Image-based cell profiling aims to create informative representations of cell images. This technique is critical in drug discovery and has greatly advanced with recent improvements in computer vision. Inspired by recent developments in non-contrastive Self-Supervised Learning (SSL), this paper provides an initial exploration into training a generalizable feature extractor for cell images using such methods. However, there are two major challenges: 1) Unlike typical scenarios where each representation is based on a single image, cell profiling often involves multiple input images, making it difficult to effectively fuse all available information; and 2) There is a large difference between the distributions of cell images and natural images, causing the view-generation process in existing SSL methods to fail. To address these issues, we propose a self-supervised framework with local aggregation to improve cross-site consistency of cell representations. We introduce specialized data augmentation and representation post-processing methods tailored to cell images, which effectively address the issues mentioned above and result in a robust feature extractor. With these improvements, the proposed framework won the Cell Line Transferability challenge at CVPR 2025.
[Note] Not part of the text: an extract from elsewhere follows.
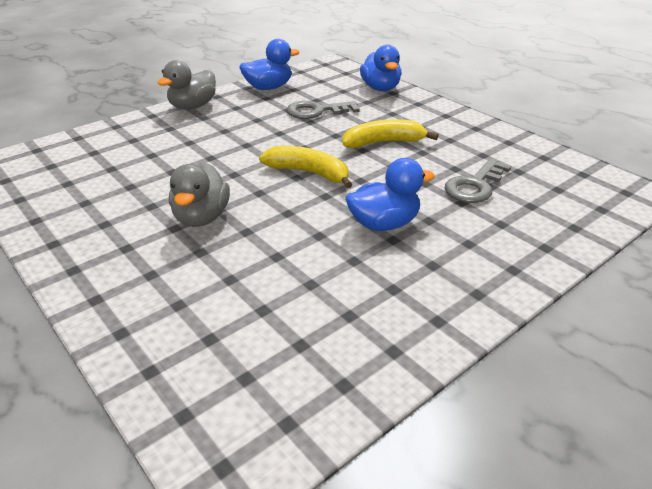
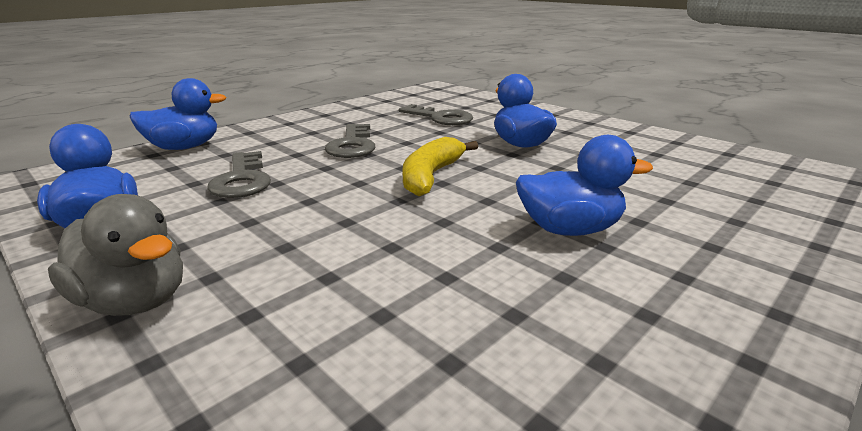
camera: 95 degrees left, 10 degrees down
(201, 217) = (569, 229): grey duck -> blue duck
(383, 142) = (352, 145): yellow banana -> grey key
翻译：图像细胞特征分析旨在为细胞图像创建信息丰富的表示。该技术在药物发现中至关重要，并随着计算机视觉的最新进展而取得了巨大进步。受非对比自监督学习近期发展的启发，本文首次探索了使用此类方法训练适用于细胞图像的通用特征提取器。然而，存在两大挑战：1）与通常基于单张图像生成表示的典型场景不同，细胞特征分析常涉及多张输入图像，难以有效融合所有可用信息；2）细胞图像与自然图像的分布存在巨大差异，导致现有自监督学习方法中的视图生成过程失效。为解决这些问题，我们提出了一种带有局部聚合的自监督框架，以提升细胞表征的跨站点一致性。我们引入了专为细胞图像设计的定制化数据增强和表征后处理方法，有效解决了上述问题，从而构建出鲁棒的特征提取器。通过这些改进，所提出的框架在CVPR 2025的细胞系可迁移性挑战赛中获胜。